Светлая, счастливая улыбка скользнула по лицу Эриха; он слегка покачал головой.

— Для тебя — нет, Эгберт. Отец желает, чтобы пока в Оденсберге об этом никто не знал, но тебе я могу сказать, что под пальмами Ривьеры, на берегу голубого моря, я нашел счастье, такое опьяняющее, такое сказочное, о каком никогда даже и не мечтал. Если бы ты знал мою Цецилию, если бы видел ее красоту, ее обворожительные манеры… Ах, вот опять холодная, насмешливая улыбка, с которой ты встречаешь всякое горячее, восторженное чувство! Ты, строгий Катон[3], никогда не знал любви, не хотел ее знать.

— Мне с самой ранней молодости пришлось взяться за серьезную работу, а при такой жизни романтизм не идет в голову. Для того, что ты называешь любовью, у нашего брата нет времени.

Это бесцеремонное замечание обидело влюбленного жениха; он взволнованно воскликнул:

— Так ты считаешь любовь забавой бездельников? Ты все прежний, Эгберт! Ты никогда не верил в эту таинственную, могучую силу, которая непреодолимо влечет двух людей друг к другу и соединяет их навеки.

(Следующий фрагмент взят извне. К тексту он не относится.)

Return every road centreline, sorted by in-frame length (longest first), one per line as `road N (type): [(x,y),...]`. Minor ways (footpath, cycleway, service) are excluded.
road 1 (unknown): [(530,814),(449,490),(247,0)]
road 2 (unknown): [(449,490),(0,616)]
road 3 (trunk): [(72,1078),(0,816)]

— Нет! — с сознанием собственного превосходства ответил Эгберт. — Однако не будем спорить об этом. Тебе с твоим мягким сердцем необходимо любить и быть любимым; это для тебя — одно из условий жизни; я же создан совсем из другого теста и с давних пор стремлюсь к иным целям, которые несовместимы с мечтами о любви. Так твою невесту зовут Цецилией?

— Цецилией фон Вильденроде. Что с тобой? Тебе знакома эта фамилия?

Рунек, действительно, как будто смутился и странно-испытующе взглянул на друга.

— Мне кажется, я когда-то слышал ее, говорили о каком-то бароне Вильденроде.

— По всей вероятности, о моем будущем шурине, — непринужденно заметил Эрих, — это старинная и всем известная дворянская фамилия. Прежде всего ты должен посмотреть на мою Цецилию; я познакомил с ней отца и сестру, по крайней мере, по портрету.

Он взял со стола отца большую фотографию и протянул ее другу. Портрет был очень похож и хотя, конечно, не передавал всей прелести оригинала, но все-таки достаточно выказывал его красоту; на Рунека смотрели большие темные глаза Цецилии. Эгберт молча рассматривал портрет, и только вопросительный взгляд жениха заставил его сказать:

— Очень красивая девушка.

От этих слов повеяло ледяным холодом, и это умерило пыл Эриха, который рассчитывал услышать слова восторга. Они стояли у письменного стола; взгляд Рунека случайно упал на другую фотографию, и на его лице опять промелькнуло то же странное выражение, которое появилось раньше, когда он услышал фамилию Вильденроде; его лицо дрогнуло.

— А это, по всей вероятности, брат твоей невесты? Об этом нетрудно догадаться, они очень похожи.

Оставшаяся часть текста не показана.